*Your assignment:*
Rewrite the data from its start up to and including the line with "Description du jeu", changing "Description" to "Présentation" and keeping everything else the same. Leave the pictures out of your answer.
**** Data extract
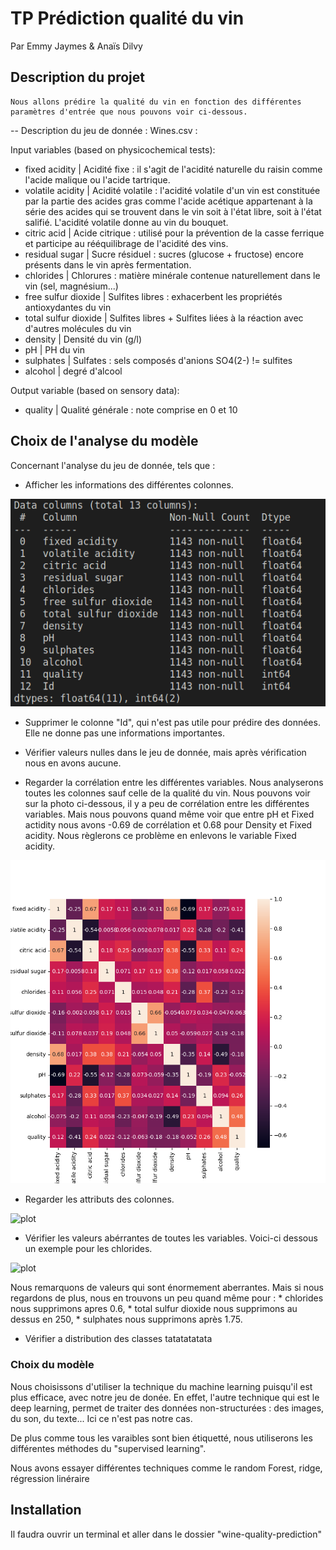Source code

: # TP Prédiction qualité du vin 
Par Emmy Jaymes & Anaïs Dilvy 

## Description du projet 

    Nous allons prédire la qualité du vin en fonction des différentes paramètres d'entrée que nous pouvons voir ci-dessous.

 --  Description du jeu de donnée : Wines.csv : 

Input variables (based on physicochemical tests):
- fixed acidity | Acidité fixe : il s'agit de l'acidité naturelle du raisin comme l'acide malique ou l'acide tartrique.
- volatile acidity | Acidité volatile : l'acidité volatile d'un vin est constituée par la partie des acides gras comme l'acide acétique appartenant à la série des acides qui se trouvent dans le vin soit à l'état libre, soit à l'état salifié. L'acidité volatile donne au vin du bouquet.
- citric acid | Acide citrique : utilisé pour la prévention de la casse ferrique et participe au rééquilibrage de l'acidité des vins. 
- residual sugar | Sucre résiduel : sucres (glucose + fructose) encore présents dans le vin après fermentation.
- chlorides | Chlorures : matière minérale contenue naturellement dans le vin (sel, magnésium...)
- free sulfur dioxide | Sulfites libres : exhacerbent les propriétés antioxydantes du vin
- total sulfur dioxide | Sulfites libres + Sulfites liées à la réaction avec d'autres molécules du vin
- density | Densité du vin (g/l)
- pH | PH du vin
 - sulphates | Sulfates : sels composés d'anions SO4(2-) != sulfites
 - alcohol | degré d'alcool

Output variable (based on sensory data):
- quality | Qualité générale : note comprise en 0 et 10

## Choix de l'analyse du modèle

Concernant l'analyse du jeu de donnée, tels que : 

- Afficher les informations des différentes colonnes. 

![plot](images/info_colonne.png)

- Supprimer le colonne "Id", qui n'est pas utile pour prédire des données. Elle ne donne pas une informations importantes.

- Vérifier valeurs nulles dans le jeu de donnée, mais après vérification nous en avons aucune. 

- Regarder la corrélation entre les différentes variables. Nous analyserons toutes les colonnes sauf celle de la qualité du vin. Nous pouvons voir sur la photo ci-dessous, il y a peu de corrélation entre les différentes variables. Mais nous pouvons quand même voir que entre pH et Fixed actidity nous avons -0.69 de corrélation et 0.68 pour Density et Fixed acidity. Nous règlerons ce problème en enlevons le variable Fixed acidity.

![plot](images/matrice_de_correlation.png)

- Regarder les attributs des colonnes. 

![plot](images/attribut_colonne.png.png)

- Vérifier les valeurs abérrantes de toutes les variables. Voici-ci dessous un exemple pour les chlorides. 

![plot](images/chlorides_valeur_aberrantes.png.png)

Nous remarquons de valeurs qui sont énormement aberrantes. Mais si nous regardons de plus, nous en trouvons un peu quand même pour : 
    * chlorides nous supprimons apres 0.6,
    * total sulfur dioxide nous supprimons au dessus en 250,
    * sulphates nous supprimons après 1.75.

- Vérifier a distribution des classes tatatatatata

### Choix du modèle 

Nous choisissons d'utiliser la technique du machine learning puisqu'il est plus efficace, avec notre jeu de donée. En effet, l'autre technique qui est le deep learning, permet de traiter des données non-structurées : des images, du son, du texte... Ici ce n'est pas notre cas. 

De plus comme tous les varaibles sont bien étiquetté, nous utiliserons les différentes méthodes du "supervised learning". 

Nous avons essayer différentes techniques comme le random Forest, ridge, régression linéraire

## Installation

Il faudra ouvrir un terminal et aller dans le dossier "wine-quality-prediction"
********
*Worked solution:*
Source code

: # TP Prédiction qualité du vin 
Par Emmy Jaymes & Anaïs Dilvy 

## Présentation du projet 

    Nous allons prédire la qualité du vin en fonction des différentes paramètres d'entrée que nous pouvons voir ci-dessous.

 --  Présentation du jeu de donnée : Wines.csv : 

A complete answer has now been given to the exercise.